Search the material for the string "running", then report how many lines hold it, with no other text.

◆ ◆ ◆ ◆

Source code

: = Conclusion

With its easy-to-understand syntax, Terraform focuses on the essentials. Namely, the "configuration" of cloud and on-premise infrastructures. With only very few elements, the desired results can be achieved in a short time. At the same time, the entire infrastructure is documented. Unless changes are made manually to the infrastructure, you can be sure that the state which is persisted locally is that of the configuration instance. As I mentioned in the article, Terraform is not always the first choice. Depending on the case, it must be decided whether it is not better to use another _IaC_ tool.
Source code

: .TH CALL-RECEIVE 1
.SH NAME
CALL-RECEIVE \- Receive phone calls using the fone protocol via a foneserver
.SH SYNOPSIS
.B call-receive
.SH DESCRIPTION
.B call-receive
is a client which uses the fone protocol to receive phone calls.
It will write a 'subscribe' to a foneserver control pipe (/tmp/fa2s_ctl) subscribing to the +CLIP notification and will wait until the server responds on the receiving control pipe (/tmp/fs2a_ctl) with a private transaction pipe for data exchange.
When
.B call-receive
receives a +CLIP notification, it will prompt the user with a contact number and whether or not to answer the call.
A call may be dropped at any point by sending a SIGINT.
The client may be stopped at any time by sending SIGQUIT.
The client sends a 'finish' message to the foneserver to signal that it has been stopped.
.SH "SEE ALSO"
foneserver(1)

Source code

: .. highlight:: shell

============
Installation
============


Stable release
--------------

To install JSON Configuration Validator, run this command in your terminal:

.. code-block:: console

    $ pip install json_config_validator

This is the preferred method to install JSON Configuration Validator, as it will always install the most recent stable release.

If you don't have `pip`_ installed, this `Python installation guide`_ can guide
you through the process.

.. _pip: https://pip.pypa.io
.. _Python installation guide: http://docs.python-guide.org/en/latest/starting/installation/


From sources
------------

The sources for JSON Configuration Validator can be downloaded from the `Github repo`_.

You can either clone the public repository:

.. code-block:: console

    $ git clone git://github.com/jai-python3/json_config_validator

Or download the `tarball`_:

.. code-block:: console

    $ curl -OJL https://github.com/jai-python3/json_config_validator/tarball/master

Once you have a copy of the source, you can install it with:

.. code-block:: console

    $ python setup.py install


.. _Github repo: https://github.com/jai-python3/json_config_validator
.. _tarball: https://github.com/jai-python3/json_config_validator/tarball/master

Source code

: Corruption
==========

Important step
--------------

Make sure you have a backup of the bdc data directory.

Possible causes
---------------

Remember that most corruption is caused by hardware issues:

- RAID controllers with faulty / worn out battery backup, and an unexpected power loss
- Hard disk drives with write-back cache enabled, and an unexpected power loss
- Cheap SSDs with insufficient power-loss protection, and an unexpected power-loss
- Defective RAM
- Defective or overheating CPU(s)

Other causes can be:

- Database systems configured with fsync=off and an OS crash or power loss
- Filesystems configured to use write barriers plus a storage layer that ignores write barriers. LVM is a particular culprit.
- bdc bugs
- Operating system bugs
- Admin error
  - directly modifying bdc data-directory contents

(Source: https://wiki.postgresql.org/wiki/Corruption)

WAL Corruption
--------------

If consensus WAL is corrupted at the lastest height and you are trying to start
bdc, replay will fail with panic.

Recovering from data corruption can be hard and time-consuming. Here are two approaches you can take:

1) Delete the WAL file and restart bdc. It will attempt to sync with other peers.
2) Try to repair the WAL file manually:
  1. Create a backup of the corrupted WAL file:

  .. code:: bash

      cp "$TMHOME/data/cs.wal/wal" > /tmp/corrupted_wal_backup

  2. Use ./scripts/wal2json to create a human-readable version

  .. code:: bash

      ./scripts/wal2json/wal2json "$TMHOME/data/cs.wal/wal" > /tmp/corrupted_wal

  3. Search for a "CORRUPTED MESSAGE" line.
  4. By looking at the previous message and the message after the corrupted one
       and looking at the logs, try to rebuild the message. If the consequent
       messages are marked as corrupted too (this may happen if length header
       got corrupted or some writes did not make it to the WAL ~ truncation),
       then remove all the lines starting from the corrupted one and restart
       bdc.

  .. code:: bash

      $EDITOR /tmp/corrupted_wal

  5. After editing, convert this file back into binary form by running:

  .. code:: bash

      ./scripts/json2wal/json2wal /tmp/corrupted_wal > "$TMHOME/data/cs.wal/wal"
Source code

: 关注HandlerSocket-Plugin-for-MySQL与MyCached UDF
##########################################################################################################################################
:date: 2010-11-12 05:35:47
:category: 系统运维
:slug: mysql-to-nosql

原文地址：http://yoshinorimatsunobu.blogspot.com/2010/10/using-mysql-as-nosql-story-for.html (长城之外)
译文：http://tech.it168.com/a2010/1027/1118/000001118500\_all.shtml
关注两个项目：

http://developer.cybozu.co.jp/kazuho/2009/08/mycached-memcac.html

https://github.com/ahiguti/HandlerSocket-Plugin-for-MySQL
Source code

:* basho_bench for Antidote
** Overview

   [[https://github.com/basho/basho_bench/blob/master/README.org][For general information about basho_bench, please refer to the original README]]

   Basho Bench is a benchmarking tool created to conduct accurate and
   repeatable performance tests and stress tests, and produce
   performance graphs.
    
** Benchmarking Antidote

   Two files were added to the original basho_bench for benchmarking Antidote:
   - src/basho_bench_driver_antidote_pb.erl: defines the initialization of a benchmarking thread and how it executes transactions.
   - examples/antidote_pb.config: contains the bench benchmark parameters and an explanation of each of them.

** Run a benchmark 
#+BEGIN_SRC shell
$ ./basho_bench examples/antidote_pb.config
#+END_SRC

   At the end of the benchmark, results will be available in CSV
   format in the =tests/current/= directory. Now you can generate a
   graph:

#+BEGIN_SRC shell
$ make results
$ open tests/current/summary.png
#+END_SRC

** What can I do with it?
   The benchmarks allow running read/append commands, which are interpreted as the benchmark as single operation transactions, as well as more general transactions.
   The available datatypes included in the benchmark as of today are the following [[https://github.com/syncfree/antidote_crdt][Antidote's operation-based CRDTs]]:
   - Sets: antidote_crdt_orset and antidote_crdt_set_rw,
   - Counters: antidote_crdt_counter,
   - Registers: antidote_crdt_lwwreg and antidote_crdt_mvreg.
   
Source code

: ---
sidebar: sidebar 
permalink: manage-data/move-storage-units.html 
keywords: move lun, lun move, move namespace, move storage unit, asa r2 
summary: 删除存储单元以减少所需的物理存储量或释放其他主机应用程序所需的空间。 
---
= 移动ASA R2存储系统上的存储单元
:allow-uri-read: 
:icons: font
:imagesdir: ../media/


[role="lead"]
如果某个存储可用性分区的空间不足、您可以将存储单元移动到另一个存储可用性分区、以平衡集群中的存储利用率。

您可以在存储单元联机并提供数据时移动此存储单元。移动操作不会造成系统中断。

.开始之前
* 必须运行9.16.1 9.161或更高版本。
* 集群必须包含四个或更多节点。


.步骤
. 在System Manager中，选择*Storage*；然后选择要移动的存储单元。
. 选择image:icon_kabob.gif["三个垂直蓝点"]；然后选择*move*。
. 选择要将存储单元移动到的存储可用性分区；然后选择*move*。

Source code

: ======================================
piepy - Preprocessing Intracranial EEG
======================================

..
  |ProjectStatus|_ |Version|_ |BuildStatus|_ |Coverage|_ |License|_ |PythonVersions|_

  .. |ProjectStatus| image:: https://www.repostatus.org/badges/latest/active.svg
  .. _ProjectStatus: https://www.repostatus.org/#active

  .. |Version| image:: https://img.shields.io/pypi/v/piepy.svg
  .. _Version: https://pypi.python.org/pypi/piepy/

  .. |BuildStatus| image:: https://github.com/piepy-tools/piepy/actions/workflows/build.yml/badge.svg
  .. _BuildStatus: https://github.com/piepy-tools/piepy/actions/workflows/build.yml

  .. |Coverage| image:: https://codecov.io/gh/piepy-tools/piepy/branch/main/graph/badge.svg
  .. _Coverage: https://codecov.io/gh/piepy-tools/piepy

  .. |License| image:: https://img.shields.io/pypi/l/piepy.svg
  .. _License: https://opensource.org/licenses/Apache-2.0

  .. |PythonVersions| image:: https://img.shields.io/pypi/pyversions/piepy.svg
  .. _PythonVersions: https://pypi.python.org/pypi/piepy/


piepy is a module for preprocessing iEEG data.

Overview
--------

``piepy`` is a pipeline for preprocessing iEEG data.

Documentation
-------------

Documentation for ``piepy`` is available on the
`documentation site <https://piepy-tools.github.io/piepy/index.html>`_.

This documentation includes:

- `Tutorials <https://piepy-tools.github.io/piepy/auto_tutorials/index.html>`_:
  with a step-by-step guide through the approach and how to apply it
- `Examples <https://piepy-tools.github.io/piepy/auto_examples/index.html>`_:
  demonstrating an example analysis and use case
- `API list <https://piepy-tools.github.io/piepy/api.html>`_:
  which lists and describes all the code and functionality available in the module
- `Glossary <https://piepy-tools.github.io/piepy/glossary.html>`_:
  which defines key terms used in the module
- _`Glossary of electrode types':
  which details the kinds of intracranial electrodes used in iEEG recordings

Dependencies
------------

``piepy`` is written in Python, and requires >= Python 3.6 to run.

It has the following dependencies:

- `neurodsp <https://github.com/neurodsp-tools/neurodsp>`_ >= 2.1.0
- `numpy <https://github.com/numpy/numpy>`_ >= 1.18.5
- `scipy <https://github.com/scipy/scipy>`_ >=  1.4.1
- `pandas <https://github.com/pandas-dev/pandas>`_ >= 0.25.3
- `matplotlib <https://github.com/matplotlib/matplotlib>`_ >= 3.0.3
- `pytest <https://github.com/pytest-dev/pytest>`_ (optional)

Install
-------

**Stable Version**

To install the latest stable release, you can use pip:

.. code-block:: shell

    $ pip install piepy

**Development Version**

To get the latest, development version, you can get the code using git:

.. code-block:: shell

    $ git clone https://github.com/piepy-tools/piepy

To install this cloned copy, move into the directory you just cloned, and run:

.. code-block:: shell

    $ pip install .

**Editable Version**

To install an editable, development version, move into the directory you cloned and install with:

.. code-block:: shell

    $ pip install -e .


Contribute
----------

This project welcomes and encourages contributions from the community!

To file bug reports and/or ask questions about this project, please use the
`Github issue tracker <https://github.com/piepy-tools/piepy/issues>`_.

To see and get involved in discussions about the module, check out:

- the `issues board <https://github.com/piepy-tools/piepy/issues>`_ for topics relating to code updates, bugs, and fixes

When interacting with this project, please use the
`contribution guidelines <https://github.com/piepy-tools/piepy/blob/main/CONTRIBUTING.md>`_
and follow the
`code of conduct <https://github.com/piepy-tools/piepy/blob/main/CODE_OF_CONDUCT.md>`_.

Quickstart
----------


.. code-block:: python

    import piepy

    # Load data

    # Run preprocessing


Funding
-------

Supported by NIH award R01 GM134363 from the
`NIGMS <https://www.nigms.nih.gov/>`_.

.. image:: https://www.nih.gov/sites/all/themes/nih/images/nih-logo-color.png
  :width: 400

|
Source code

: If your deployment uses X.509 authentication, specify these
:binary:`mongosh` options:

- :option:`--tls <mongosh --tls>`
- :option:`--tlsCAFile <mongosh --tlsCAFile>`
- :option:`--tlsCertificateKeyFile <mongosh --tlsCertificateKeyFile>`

◆ ◆ ◆ ◆

EXERCISE SOLUTION:
2